* Try it
Within the entries below, please retype exactly the lines starting with the line that has "3R.alb./Teu-4976" and going on through the line that has "sachets du thé du soir.", but not the pictures.

* Records drawn from a dataset
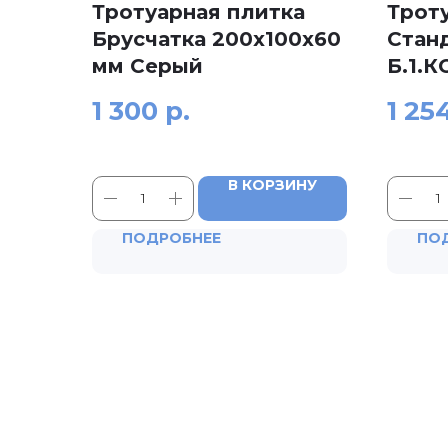
Тротуарная плитка
Трот
Брусчатка 200x100x60
Стан
мм Серый
Б.1.К
1 300
р.
1 25
В КОРЗИНУ
ПОДРОБНЕЕ
ПО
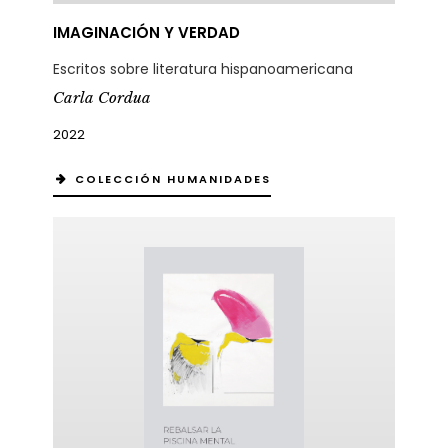
IMAGINACIÓN Y VERDAD
Escritos sobre literatura hispanoamericana
Carla Cordua
2022
COLECCIÓN HUMANIDADES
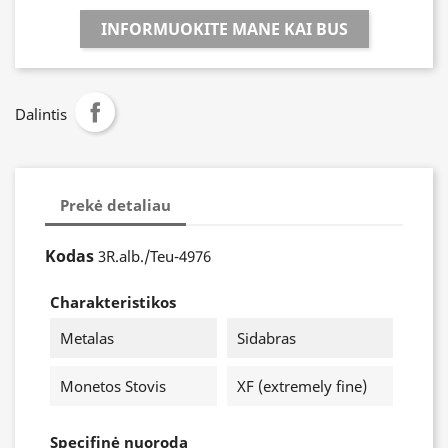
INFORMUOKITE MANE KAI BUS
Dalintis
Prekė detaliau
Kodas
3R.alb./Teu-4976
Charakteristikos
Metalas
Sidabras
Monetos Stovis
XF (extremely fine)
Specifinė nuoroda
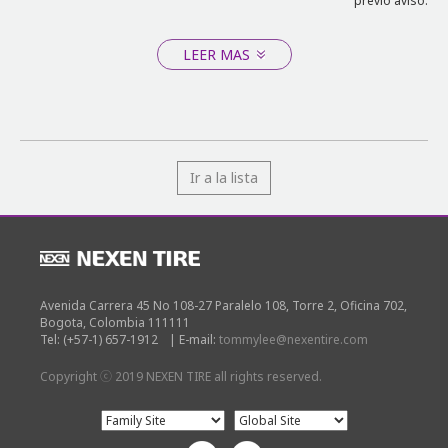
previo aviso.
LEER MAS
Ir a la lista
Avenida Carrera 45 No 108-27 Paralelo 108, Torre 2, Oficina 702,
Bogota, Colombia 111111
Tel: (+57-1) 657-1912
|
E-mail:
tommylee@nexentire.com
Copyright ⓒ 2019 NEXEN TIRE all rights reserved.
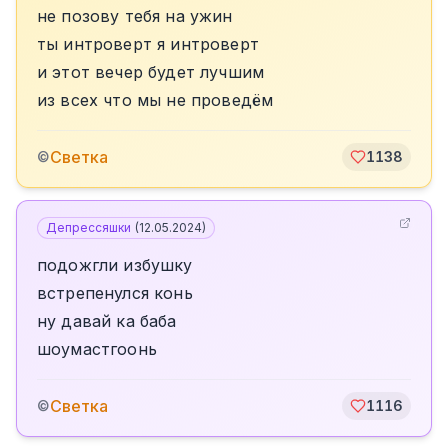
не позову тебя на ужин
ты интроверт я интроверт
и этот вечер будет лучшим
из всех что мы не проведём
Светка
©
1138
Депрессяшки
(
12.05.2024
)
подожгли избушку
встрепенулся конь
ну давай ка баба
шоумастгоонь
Светка
©
1116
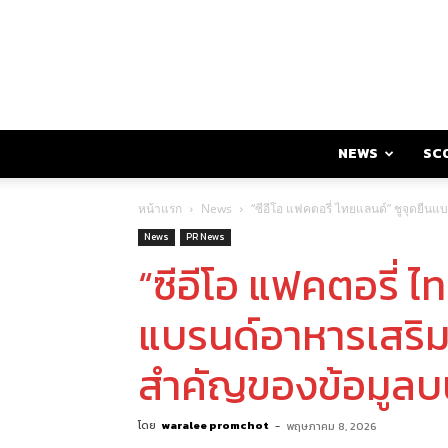
NEWS
SC
หน้าแรก
News
“ซีอีโอ แฟคตอรี่ ไทยแลนด์” ชูจุดย
News
PR News
“ซีอีโอ แฟคตอรี่ ไ
แบรนด์อาหารเสริ
สำคัญของข้อมูล
โดย
waralee promchot
-
พฤษภาคม 8, 2026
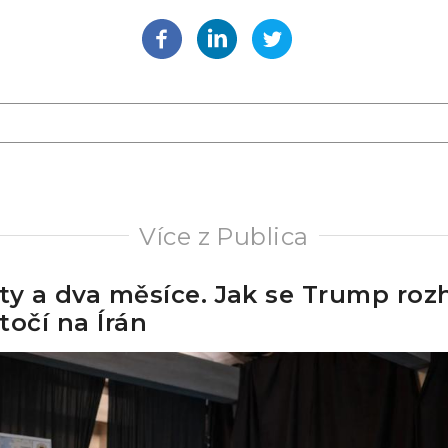
Více z Publica
ty a dva měsíce. Jak se Trump roz
točí na Írán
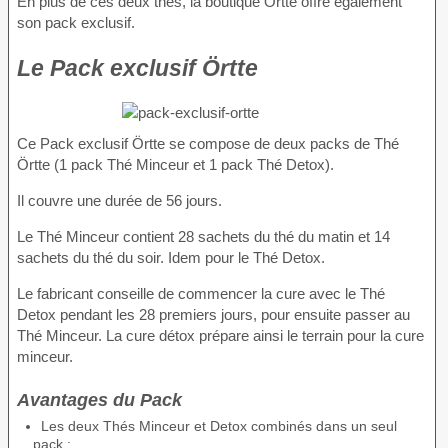
En plus de ces deux thés, la boutique Örtte offre également
son pack exclusif.
Le Pack exclusif Örtte
Ce Pack exclusif Örtte se compose de deux packs de Thé
Örtte (1 pack Thé Minceur et 1 pack Thé Detox).
Il couvre une durée de 56 jours.
Le Thé Minceur contient 28 sachets du thé du matin et 14
sachets du thé du soir. Idem pour le Thé Detox.
Le fabricant conseille de commencer la cure avec le Thé
Detox pendant les 28 premiers jours, pour ensuite passer au
Thé Minceur. La cure détox prépare ainsi le terrain pour la cure
minceur.
Avantages du Pack
Les deux Thés Minceur et Detox combinés dans un seul
pack ;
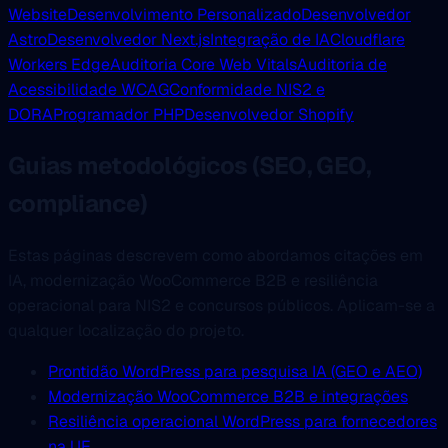
Website
Desenvolvimento Personalizado
Desenvolvedor
Astro
Desenvolvedor Next.js
Integração de IA
Cloudflare
Workers Edge
Auditoria Core Web Vitals
Auditoria de
Acessibilidade WCAG
Conformidade NIS2 e
DORA
Programador PHP
Desenvolvedor Shopify
Guias metodológicos (SEO, GEO,
compliance)
Estas páginas descrevem como abordamos citações em
IA, modernização WooCommerce B2B e resiliência
operacional para NIS2 e concursos públicos. Aplicam-se a
qualquer localização do projeto.
Prontidão WordPress para pesquisa IA (GEO e AEO)
Modernização WooCommerce B2B e integrações
Resiliência operacional WordPress para fornecedores
na UE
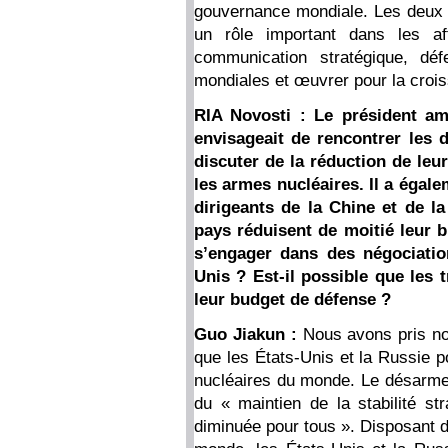
gouvernance mondiale. Les deux 
un rôle important dans les aff
communication stratégique, déf
mondiales et œuvrer pour la cro
RIA Novosti : Le président am
envisageait de rencontrer les 
discuter de la réduction de le
les armes nucléaires. Il a égale
dirigeants de la Chine et de la
pays réduisent de moitié leur b
s’engager dans des négociation
Unis ? Est-il possible que les 
leur budget de défense ?
Guo Jiakun :
Nous avons pris not
que les États-Unis et la Russie
nucléaires du monde. Le désarmem
du « maintien de la stabilité st
diminuée pour tous ». Disposant d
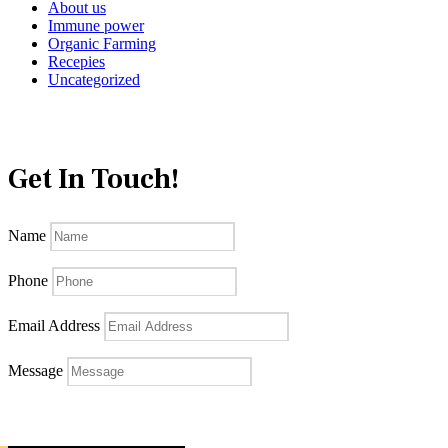
About us
Immune power
Organic Farming
Recepies
Uncategorized
Get In Touch!
Name
Phone
Email Address
Message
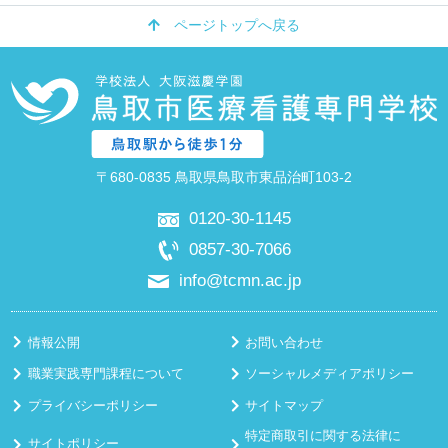
ページトップへ戻る
〒680-0835 鳥取県鳥取市東品治町103-2
0120-30-1145
0857-30-7066
info@tcmn.ac.jp
情報公開
お問い合わせ
職業実践専門課程について
ソーシャルメディアポリシー
プライバシーポリシー
サイトマップ
特定商取引に関する法律に
サイトポリシー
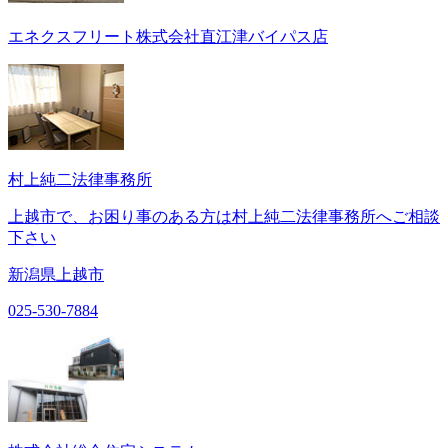
エネクスフリート株式会社直江津バイパス店
村上純二法律事務所
上越市で、お困り事のある方は村上純二法律事務所へご相談
下さい
新潟県上越市
025-530-7884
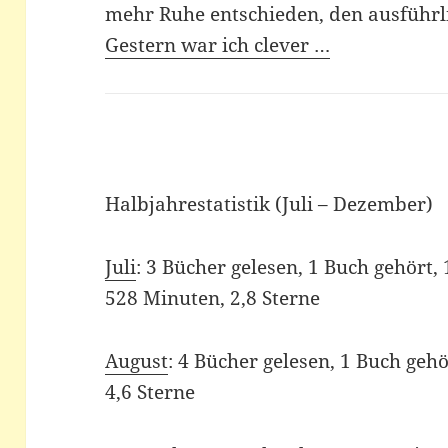
mehr Ruhe entschieden, den ausführlic
Gestern war ich clever …
Halbjahrestatistik (Juli – Dezember)
Juli
: 3 Bücher gelesen, 1 Buch gehört,
528 Minuten, 2,8 Sterne
August
: 4 Bücher gelesen, 1 Buch gehö
4,6 Sterne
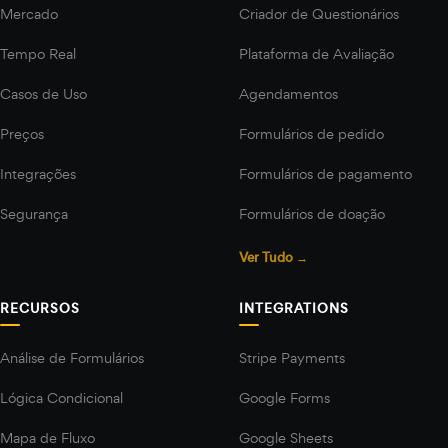
Mercado
Criador de Questionários
Tempo Real
Plataforma de Avaliação
Casos de Uso
Agendamentos
Preços
Formulários de pedido
Integrações
Formulários de pagamento
Segurança
Formulários de doação
Ver Tudo →
RECURSOS
INTEGRATIONS
Análise de Formulários
Stripe Payments
Lógica Condicional
Google Forms
Mapa de Fluxo
Google Sheets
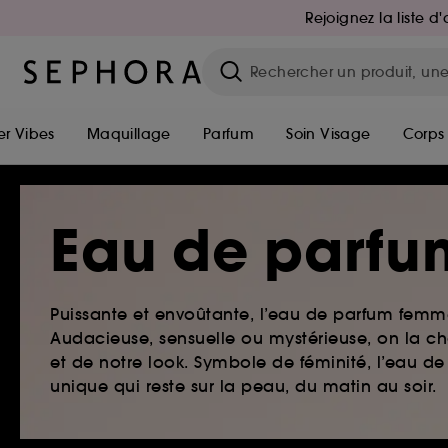
Rejoignez la liste 
r Vibes
Maquillage
Parfum
Soin Visage
Corps
Eau de parfu
Puissante et envoûtante, l’eau de parfum femme
Audacieuse, sensuelle ou mystérieuse, on la ch
et de notre look. Symbole de féminité, l’eau 
unique qui reste sur la peau, du matin au soir.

* Completed exercise
3R.alb./Teu-4976
Charakteristikos
Metalas
Sidabras
Monetos Stovis
XF (extremely fine)
Specifinė nuoroda
previo aviso.
LEER MAS
Ir a la lista
Avenida Carrera 45 No 108-27 Paralelo 108, Torre 2, Oficina 702,
Bogota, Colombia 111111
Tel: (+57-1) 657-1912
|
E-mail:
tommylee@nexentire.com
Copyright ⓒ 2019 NEXEN TIRE all rights reserved.
не позову тебя на ужин
ты интроверт я интроверт
и этот вечер будет лучшим
из всех что мы не проведём
Светка
©
1138
Депрессяшки
(
12.05.2024
)
подожгли избушку
встрепенулся конь
ну давай ка баба
шоумастгоонь
Светка
©
1116
NEWS
SC
หน้าแรก
News
“ซีอีโอ แฟคตอรี่ ไทยแลนด์” ชูจุดย
News
PR News
“ซีอีโอ แฟคตอรี่ ไ
แบรนด์อาหารเสริ
สำคัญของข้อมูล
โดย
waralee promchot
-
พฤษภาคม 8, 2026
Více z Publica
ty a dva měsíce. Jak se Trump roz
točí na Írán
En plus de ces deux thés, la boutique Örtte offre également
son pack exclusif.
Le Pack exclusif Örtte
Ce Pack exclusif Örtte se compose de deux packs de Thé
Örtte (1 pack Thé Minceur et 1 pack Thé Detox).
Il couvre une durée de 56 jours.
Le Thé Minceur contient 28 sachets du thé du matin et 14
sachets du thé du soir. Idem pour le Thé Detox.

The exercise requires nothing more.